I would like to know where can I read a $\textbf{deduction}$ for the legendre functions of the second kind. I know that the Legendre polynomials (or Legendre functions of the first kind) are $P_\ell(x)$. If one tries to obtain a second solution, then this one should be proportional to $P_\ell(x)\ln x$ (by Fuchs theorem), however with the Legendre functions of the second kind we get a term $\ln\dfrac{x+1}{x-1}$. Where does this come from?

Answer 1

Not sure what Fuchs theorem implies in this case, but the general solution to the Legendre differential equation $[(1-x^2)y']' + n(n+1)y = 0$ is $y=\alpha P_n(x) + \beta Q_n(x)$ where $P_n(x)$ are the terminating series expansion Legendre polynomials, and $Q_n(x)$ are the infinite non-terminating series solutions, see for example About the Legendre differential equation.

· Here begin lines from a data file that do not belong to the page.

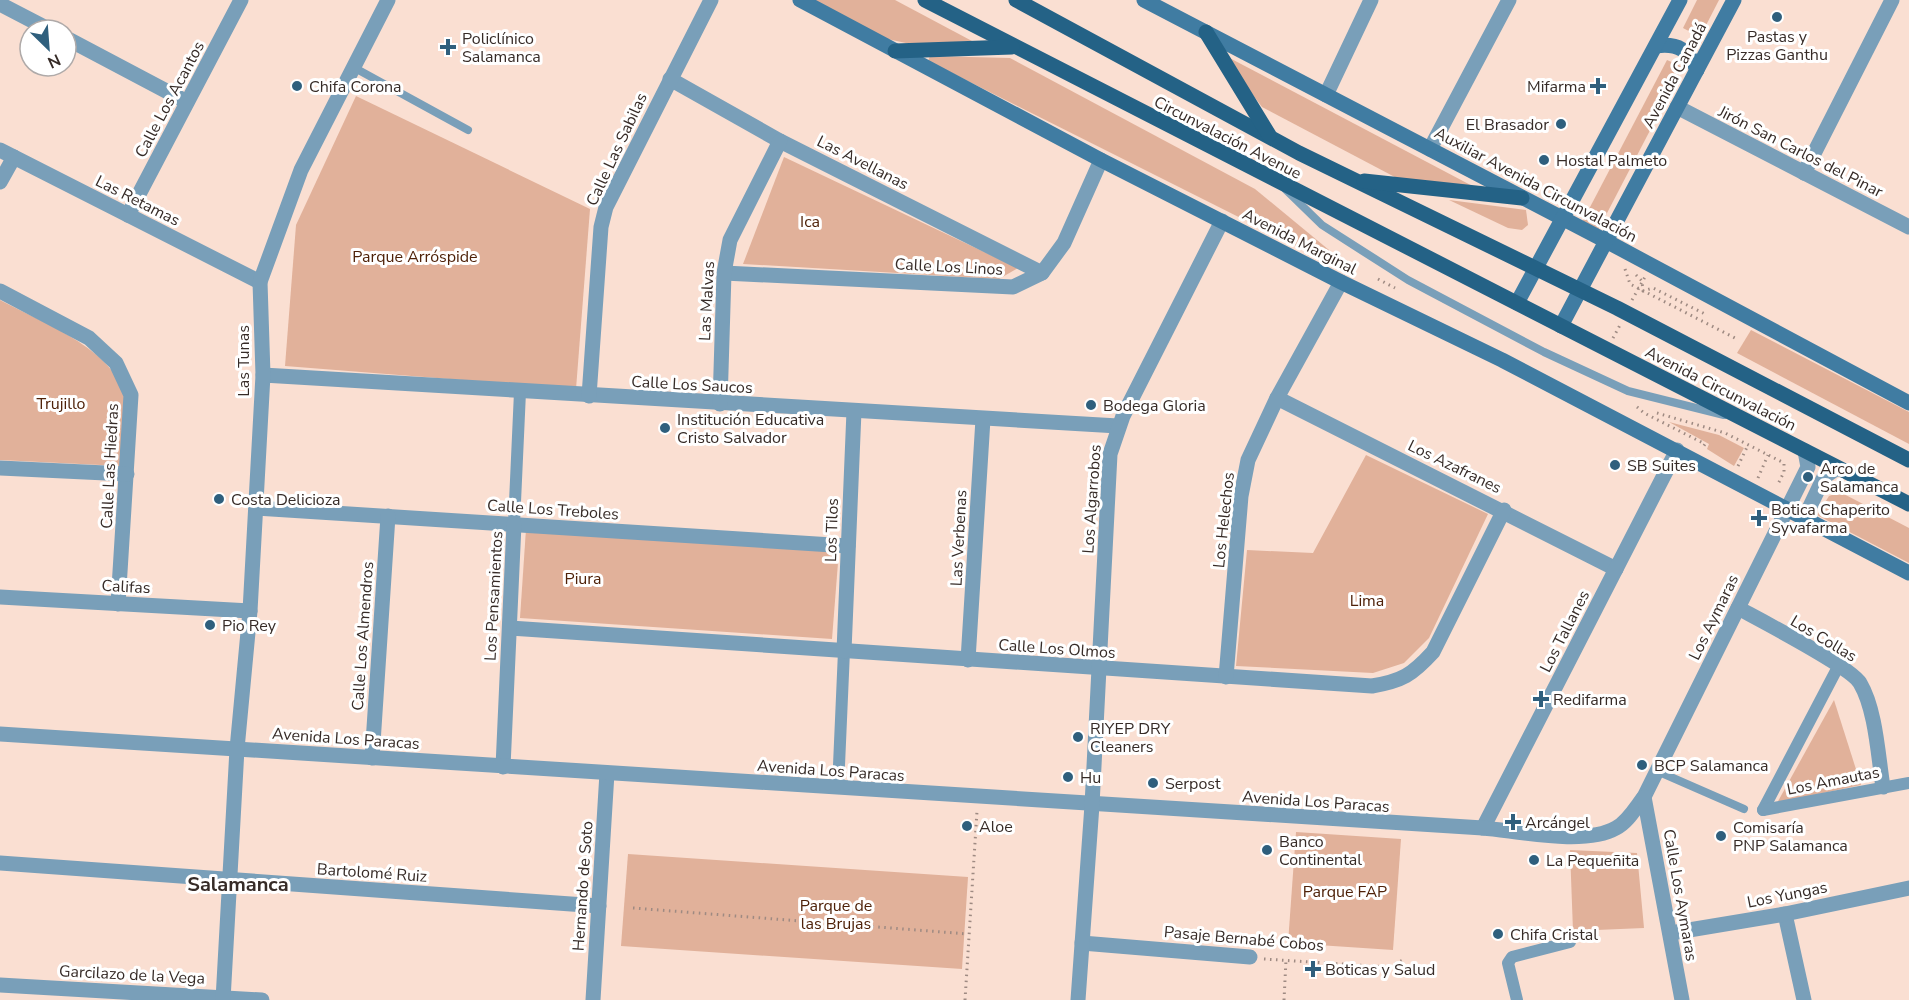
<svg xmlns="http://www.w3.org/2000/svg" width="1909" height="1000" font-family="'Nunito Sans',sans-serif">
<rect width="100%" height="100%" fill="#fadfd2"/>
<g fill="#e1b19a">
<polygon points="811,0 895,0 972,41 915,45 883,38"/>
<polygon points="1697,0 1719,0 1700,37 1683,28"/>
<polygon points="1222,54 1480,190 1410,185 1262,107"/>
<polygon points="930,56 1010,58 1255,189 1329,250 1324,260 928,61"/>
<polygon points="1667,60 1683,67 1593,240 1577,232"/>
<polygon points="356,96 590,209 576,389 285,366 296,225"/>
<polygon points="784,157 1018,268 999,279 743,264"/>
<polygon points="1449,200 1526,210 1528,225 1522,230 1508,228"/>
<path d="M0,300C39,321 115,349 125,397C128,411 122,449 121,466L0,460Z"/>
<polygon points="1751,330 1909,412 1909,444 1737,353"/>
<polygon points="1669,422 1719,435 1744,448 1734,466 1707,449 1709,444"/>
<polygon points="1366,455 1488,514 1429,638 1404,663 1373,673 1236,666 1247,550 1313,553"/>
<polygon points="1840,492 1909,528 1909,563 1817,515 1829,496"/>
<polygon points="526,529 839,550 832,639 520,618"/>
<polygon points="1834,700 1861,785 1777,803"/>
<polygon points="1296,832 1401,839 1393,950 1288,943"/>
<polygon points="1570,850 1637,853 1644,928 1573,931"/>
<polygon points="628,854 968,877 962,969 621,946"/>
</g>
<g fill="none" stroke-linecap="round" stroke-linejoin="round">
<g stroke="#9e8a82" stroke-width="3" stroke-dasharray="1.5 4.5" stroke-linecap="butt">
<polyline points="1625,269 1630,284 1737,339"/>
<polyline points="1636,275 1642,281 1643,291 1653,288 1707,315"/>
<polyline points="1378,279 1395,288"/>
<polyline points="1632,300 1645,277"/>
<polyline points="1613,338 1620,325"/>
<polyline points="1637,407 1644,413 1705,444 1703,447"/>
<polyline points="1657,413 1725,433 1784,463 1784,472 1777,486"/>
<polyline points="1738,466 1748,445"/>
<polyline points="1758,478 1768,455"/>
<polyline points="633,908 968,934"/>
<polyline points="1264,959 1388,967 1403,960"/>
<polyline points="965,1000 977,811"/>
<polyline points="1284,1000 1286,960"/>
</g>
<g stroke="#799fb9" stroke-width="8">
<polyline points="353,67 468,130"/>
<polyline points="1286,190 1322,225 1408,280 1544,352 1628,391 1724,415"/>
<polyline points="1657,771 1744,809"/>
</g>
<g stroke="#799fb9" stroke-width="12">
<polyline points="514,524 520,392"/>
<polyline points="838,788 844,651"/>
<polyline points="1763,810 1839,665"/>
<polyline points="1763,810 1909,783"/>
<polyline points="1517,1000 1508,963 1512,957 1570,942"/>
</g>
<g stroke="#799fb9" stroke-width="15">
<polyline points="0,4 50,30"/>
<polyline points="66,38 187,102"/>
<polyline points="670,79 780,141 1042,273"/>
<polyline points="1326,95 1371,0"/>
<polyline points="1677,107 1909,227"/>
<polyline points="1430,149 1509,0"/>
<polyline points="1804,173 1892,0"/>
<polyline points="0,182 14,157"/>
<polyline points="128,215 241,0"/>
<polyline points="724,273 1013,287 1042,273 1064,243 1101,160"/>
<polyline points="0,291 89,338 116,363 131,395 118,604"/>
<polyline points="263,375 1118,426"/>
<polyline points="589,396 601,227 606,207 711,0"/>
<polyline points="1277,398 1616,569"/>
<polyline points="720,404 724,273 730,240 780,141"/>
<polyline points="0,468 127,474"/>
<polyline points="256,508 848,546"/>
<polyline points="0,597 250,611"/>
<path d="M1738,608C1760,620 1851,667 1860,683C1876,710 1878,756 1883,787"/>
<path d="M510,628L1372,686C1402,681 1412,675 1433,652L1504,510"/>
<polyline points="844,651 854,411"/>
<polyline points="968,660 983,419"/>
<polyline points="1226,677 1241,496 1248,460 1277,398 1341,282"/>
<polyline points="372,758 388,516"/>
<polyline points="503,767 514,524"/>
<polyline points="1483,828 1677,450"/>
<polyline points="0,863 599,906"/>
<polyline points="1785,914 1804,1000"/>
<polyline points="1671,933 1785,914 1909,888"/>
<polyline points="1082,943 1250,957"/>
<polyline points="593,1000 607,773"/>
</g>
<g stroke="#799fb9" stroke-width="15">
<polyline points="0,150 260,282"/>
<polyline points="1805,517 1824,477 1837,468"/>
<path d="M0,734L1483,828C1518,831 1585,846 1616,828C1628,822 1636,807 1644,797L1808,467L1805,451"/>
<polyline points="1644,797 1682,1000"/>
<polyline points="0,985 262,1000"/>
<polyline points="223,1000 237,749 250,611 263,375 260,282 301,170 388,0"/>
<polyline points="1078,1000 1092,805 1110,454 1123,416 1222,221"/>
</g>
<g stroke="#407ca2" stroke-width="15">
<polyline points="800,0 1101,160 1341,282 1502,360 1909,573"/>
<polyline points="1144,0 1606,241 1909,403"/>
<path d="M1656,46C1678,43 1689,50 1697,70"/>
<polyline points="1517,303 1680,0"/>
<polyline points="1561,326 1734,0"/>
</g>
<g stroke="#246286" stroke-width="15">
<polyline points="925,0 1909,504"/>
<polyline points="1016,0 1299,153 1617,308 1909,460"/>
<polyline points="1206,32 1269,135"/>
<polyline points="895,51 1012,47"/>
<polyline points="1364,181 1522,198"/>
</g>
</g>
<g fill="#2f5f7d" stroke="#fff" stroke-width="2">
<circle cx="1777" cy="17" r="6"/>
<path d="M445 38h6v6h6v6h-6v6h-6v-6h-6v-6h6z"/>
<circle cx="297" cy="86" r="6"/>
<path d="M1595 77h6v6h6v6h-6v6h-6v-6h-6v-6h6z"/>
<circle cx="1561" cy="124" r="6"/>
<circle cx="1544" cy="160" r="6"/>
<circle cx="1091" cy="405" r="6"/>
<circle cx="665" cy="428" r="6"/>
<circle cx="1615" cy="465" r="6"/>
<circle cx="1808" cy="477" r="6"/>
<circle cx="219" cy="499" r="6"/>
<path d="M1756 509h6v6h6v6h-6v6h-6v-6h-6v-6h6z"/>
<circle cx="210" cy="625" r="6"/>
<path d="M1538 690h6v6h6v6h-6v6h-6v-6h-6v-6h6z"/>
<circle cx="1078" cy="737" r="6"/>
<circle cx="1642" cy="765" r="6"/>
<circle cx="1068" cy="777" r="6"/>
<circle cx="1153" cy="783" r="6"/>
<path d="M1510 813h6v6h6v6h-6v6h-6v-6h-6v-6h6z"/>
<circle cx="967" cy="826" r="6"/>
<circle cx="1721" cy="836" r="6"/>
<circle cx="1267" cy="850" r="6"/>
<circle cx="1534" cy="860" r="6"/>
<circle cx="1498" cy="934" r="6"/>
<path d="M1310 960h6v6h6v6h-6v6h-6v-6h-6v-6h6z"/>
</g>
<g text-anchor="middle" stroke-width="6" stroke-linejoin="round" paint-order="stroke">
<g font-size="16" fill="#362b27" stroke="#fff" text-anchor="start">
<text x="1777" y="42" text-anchor="middle">Pastas y<tspan x="1777" dy="18">Pizzas Ganthu</tspan></text>
<text x="462" y="44">Policlínico<tspan x="462" dy="18">Salamanca</tspan></text>
<text x="309" y="92">Chifa Corona</text>
<text x="1586" y="92" text-anchor="end">Mifarma</text>
<text x="1549" y="130" text-anchor="end">El Brasador</text>
<text x="1556" y="166">Hostal Palmeto</text>
<text x="1103" y="411">Bodega Gloria</text>
<text x="677" y="425">Institución Educativa<tspan x="677" dy="18">Cristo Salvador</tspan></text>
<text x="1627" y="471">SB Suites</text>
<text x="1820" y="474">Arco de<tspan x="1820" dy="18">Salamanca</tspan></text>
<text x="231" y="505">Costa Delicioza</text>
<text x="1771" y="515">Botica Chaperito<tspan x="1771" dy="18">Syvafarma</tspan></text>
<text x="222" y="631">Pio Rey</text>
<text x="1553" y="705">Redifarma</text>
<text x="1090" y="734">RIYEP DRY<tspan x="1090" dy="18">Cleaners</tspan></text>
<text x="1654" y="771">BCP Salamanca</text>
<text x="1080" y="783">Hu</text>
<text x="1165" y="789">Serpost</text>
<text x="1525" y="828">Arcángel</text>
<text x="979" y="832">Aloe</text>
<text x="1733" y="833">Comisaría<tspan x="1733" dy="18">PNP Salamanca</tspan></text>
<text x="1279" y="847">Banco<tspan x="1279" dy="18">Continental</tspan></text>
<text x="1546" y="866">La Pequeñita</text>
<text x="1510" y="940">Chifa Cristal</text>
<text x="1325" y="975">Boticas y Salud</text>
</g>
<g font-size="16" fill="#362b27" stroke="#fff">
<text transform="translate(1674 75) rotate(-62)" y="6">Avenida Canadá</text>
<text transform="translate(169 99) rotate(-62)" y="6">Calle Los Acantos</text>
<text transform="translate(1228 137) rotate(27)" y="6">Circunvalación Avenue</text>
<text transform="translate(616 149) rotate(-65)" y="6">Calle Las Sabilas</text>
<text transform="translate(1801 151) rotate(27)" y="6">Jirón San Carlos del Pinar</text>
<text transform="translate(863 162) rotate(27)" y="6">Las Avellanas</text>
<text transform="translate(1536 184) rotate(28)" y="6">Auxiliar Avenida Circunvalación</text>
<text transform="translate(138 200) rotate(27)" y="6">Las Retamas</text>
<text transform="translate(1300 241) rotate(27)" y="6">Avenida Marginal</text>
<text transform="translate(949 266) rotate(3)" y="6">Calle Los Linos</text>
<text transform="translate(706 301) rotate(-87)" y="6">Las Malvas</text>
<text transform="translate(243 361) rotate(-90)" y="6">Las Tunas</text>
<text transform="translate(692 384) rotate(3)" y="6">Calle Los Saucos</text>
<text transform="translate(1721 388) rotate(27)" y="6">Avenida Circunvalación</text>
<text transform="translate(109 466) rotate(-87)" y="6">Calle Las Hiedras</text>
<text transform="translate(1455 466) rotate(26)" y="6">Los Azafranes</text>
<text transform="translate(1091 499) rotate(-86)" y="6">Los Algarrobos</text>
<text transform="translate(553 509) rotate(4)" y="6">Calle Los Treboles</text>
<text transform="translate(1223 520) rotate(-84)" y="6">Los Helechos</text>
<text transform="translate(831 530) rotate(-88)" y="6">Los Tilos</text>
<text transform="translate(958 538) rotate(-87)" y="6">Las Verbenas</text>
<text transform="translate(126 586) rotate(3)" y="6">Califas</text>
<text transform="translate(493 596) rotate(-87)" y="6">Los Pensamientos</text>
<text transform="translate(1713 617) rotate(-64)" y="6">Los Aymaras</text>
<text transform="translate(1564 631) rotate(-63)" y="6">Los Tallanes</text>
<text transform="translate(362 636) rotate(-86)" y="6">Calle Los Almendros</text>
<text transform="translate(1824 638) rotate(31)" y="6">Los Collas</text>
<text transform="translate(1057 648) rotate(4)" y="6">Calle Los Olmos</text>
<text transform="translate(346 738) rotate(4)" y="6">Avenida Los Paracas</text>
<text transform="translate(831 770) rotate(4)" y="6">Avenida Los Paracas</text>
<text transform="translate(1833 780) rotate(-11)" y="6">Los Amautas</text>
<text transform="translate(1316 801) rotate(4)" y="6">Avenida Los Paracas</text>
<text transform="translate(372 872) rotate(4)" y="6">Bartolomé Ruiz</text>
<text transform="translate(582 886) rotate(-86)" y="6">Hernando de Soto</text>
<text transform="translate(1787 894) rotate(-11)" y="6">Los Yungas</text>
<text transform="translate(1681 895) rotate(80)" y="6">Calle Los Aymaras</text>
<text transform="translate(1244 938) rotate(5)" y="6">Pasaje Bernabé Cobos</text>
<text transform="translate(132 974) rotate(3)" y="6">Garcilazo de la Vega</text>
</g>
<g font-size="16" fill="#4e2108" stroke="#fff">
<text x="810" y="227">Ica</text>
<text x="415" y="262">Parque Arróspide</text>
<text x="61" y="409">Trujillo</text>
<text x="583" y="584">Piura</text>
<text x="1367" y="606">Lima</text>
<text x="1345" y="897">Parque FAP</text>
<text x="836" y="911">Parque de<tspan x="836" dy="18">las Brujas</tspan></text>
</g>
<g font-size="20" font-weight="bold" fill="#362b27" stroke="#fff">
<text x="238" y="891">Salamanca</text>
</g>
</g>
<g transform="translate(48 48) rotate(155)"><circle r="28" fill="#ffffff" stroke="#afaaa9" stroke-width="1.5"/>
<path d="M0-4.5L10 22L0 15L-10 22Z" fill="#2f5f7d"/>
<text y="-9" font-size="16" font-weight="bold" text-anchor="middle" fill="#362b27">N</text>
</g>
</svg>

You can see in that post that

$$Q_0(x) = \frac{1}{2} ln(\frac{1+x}{1-x})$$ And $$Q_1(x) = \frac{x}{2} ln(\frac{1+x}{1-x}) - 1$$ And the rest of the $Q_n$ can then be determined by using the recurrence relation $$(n+1)Q_{n+1}(x) = (2n+1)xQ_n(x) - nQ_{n-1}(x)$$

So all the $Q_n(x)$ contain terms containing a factor $ln(\frac{1+x}{1-x})$

That's where the factor / term comes from.